Five questions every credit committee should ask about its NPL book

Article

By: Prashan Patel

QUICK SUMMARY

Most non-performing loans are written off long before their value is exhausted. The recovery looks too slow, too costly and too uncertain, so the file is closed and the loss is booked. Yet in many cases the money hasn’t gone, it has simply moved. 

Prashan Patel explores five questions that separate the books that recover value, from the books that don’t.
Contents

Once the security is gone, where does the value actually sit?

With unsecured exposures, the value rarely lies in the borrowing entity, it lies in the people behind it. Personal guarantors, promoters, ultimate beneficial owners and directors often hold the recoverable wealth, particularly where lending was supported by personal guarantees or where directors acted improperly. It’s essential to map the individuals connected to the loan, not just the corporate borrower. A claim against a person can be worth far more than a claim against an empty company. 

Identifying the assets: do you really know where they are?

By the time a loan sours, assets have often been moved offshore, placed in trusts or holding structures, or registered in the names of family members or nominees.  This doesn’t mean the assets are now beyond reach, they just need different tools. Targeted asset tracing and corporate intelligence can establish what an individual controls, even where they no longer appear to own it. It’s rare that assets disappear, instead they are often just disguised. 

Are you treating insolvency as an outcome, or as a tool?

Insolvency is usually seen as the end of the road. However, when used deliberately and in the right circumstances, it’s one of the most powerful recovery routes available.

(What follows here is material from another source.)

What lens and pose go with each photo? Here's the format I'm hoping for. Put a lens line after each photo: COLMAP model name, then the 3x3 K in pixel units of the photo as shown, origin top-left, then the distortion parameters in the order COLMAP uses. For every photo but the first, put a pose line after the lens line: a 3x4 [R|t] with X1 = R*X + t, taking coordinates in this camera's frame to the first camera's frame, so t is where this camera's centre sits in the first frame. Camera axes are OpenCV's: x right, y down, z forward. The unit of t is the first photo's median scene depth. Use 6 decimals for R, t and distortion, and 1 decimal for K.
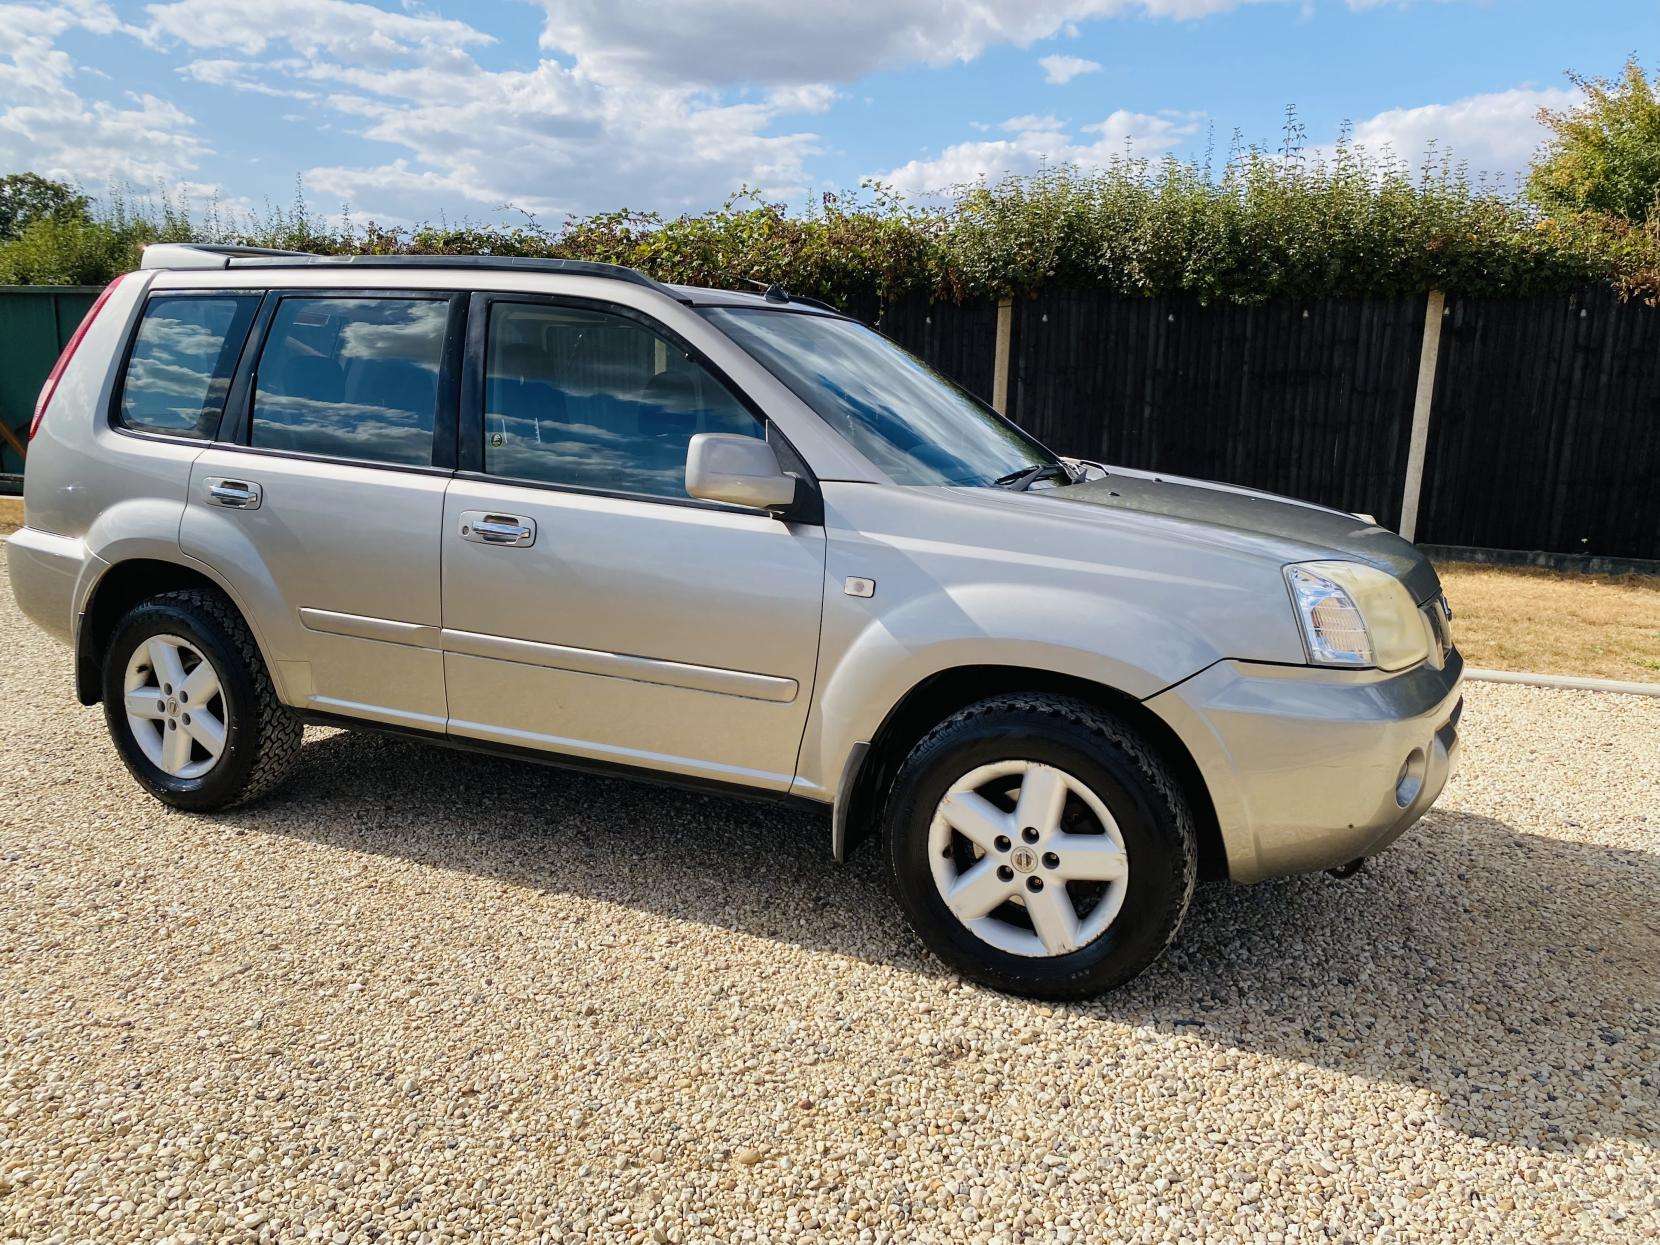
lens RADIAL K [[1262.7, 0, 842.4], [0, 1262.7, 628.4], [0, 0, 1]] dist [0.014758, -0.012252]
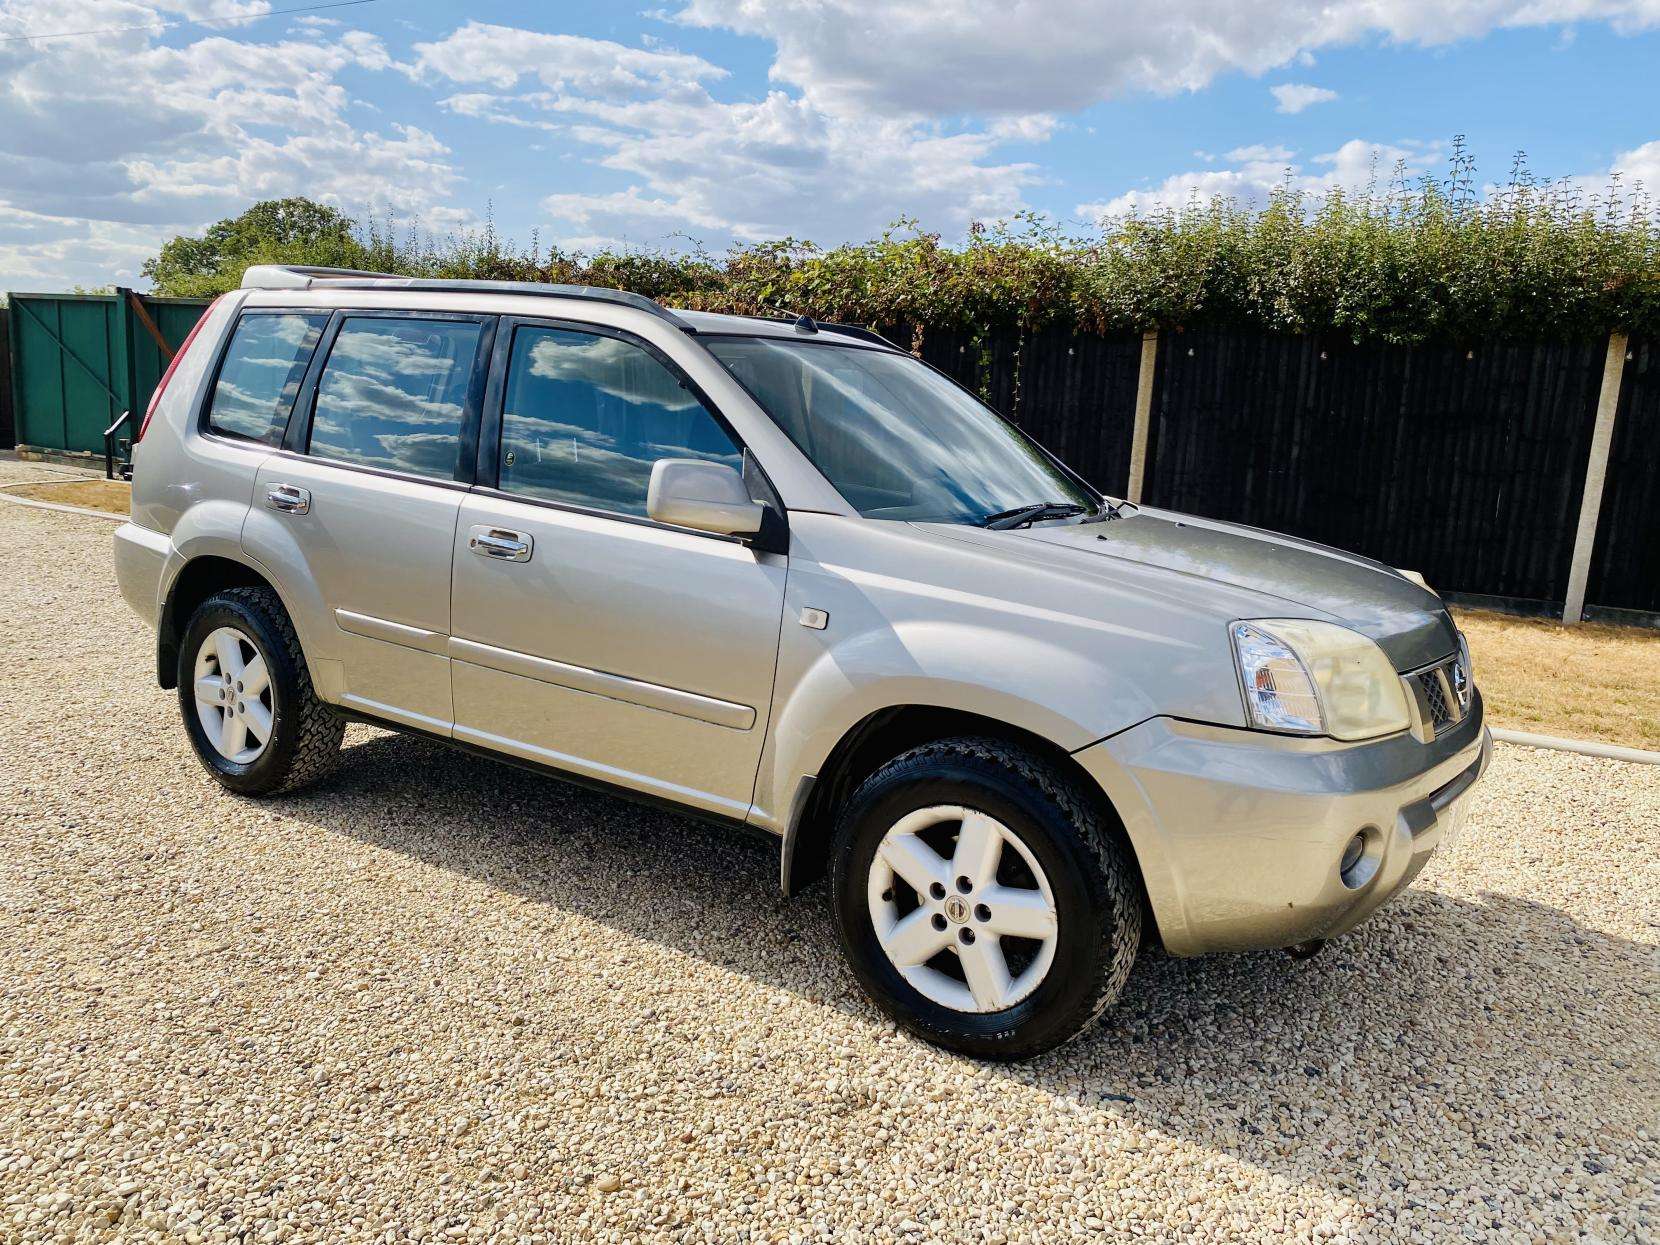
lens RADIAL K [[1263.2, 0, 830.0], [0, 1263.2, 622.5], [0, 0, 1]] dist [0.012773, -0.008449]
pose [[0.987853, 0.055403, -0.145177, 0.172284], [-0.058996, 0.998046, -0.020563, -0.010463], [0.143754, 0.028878, 0.989192, 0.021529]]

Bankruptcies, liquidations and receiverships unlock investigatory powers that ordinary debt litigation can’t reach: compelling documents, examining directors under oath, and unwinding transactions designed to put assets beyond creditors. Applied across jurisdictions, these powers can open up structures that look watertight on paper.

Who should carry the cost and risk of recovery?

The instinct to write off is usually a response to cost, management time and uncertainty, not a judgement that nothing is recoverable. But a bank doesn’t have to shoulder that burden alone. Recovery can run on a risk-shared or fully contingent basis, be financed by third-party capital, or be taken off your balance sheet entirely by selling the loan or claim, often with an uplift if recoveries beat expectations. A cost centre can become a source of return.

How long can you afford to wait?

Time is the creditor’s enemy. Limitation periods expire, evidence goes cold and, crucially, every month gives a determined debtor more time to push assets further out of reach. Acting early, preserving evidence, securing freezing relief, moving before structures harden. Each of these can materially changes the odds. It’s also worth revisiting older, written-off books. Recovery is often still possible, even years after the loss was booked.

The largest recoveries on unsecured positions rarely come from the principal borrower. They come from guarantors, directors and the wider network around the debt — and reaching them takes real investment, in both time and cost, to build enough pressure to either settle or make a recovery. Borrowers are becoming far more sophisticated at structuring their assets out of reach, which is why this has become a specialism rather than a side task.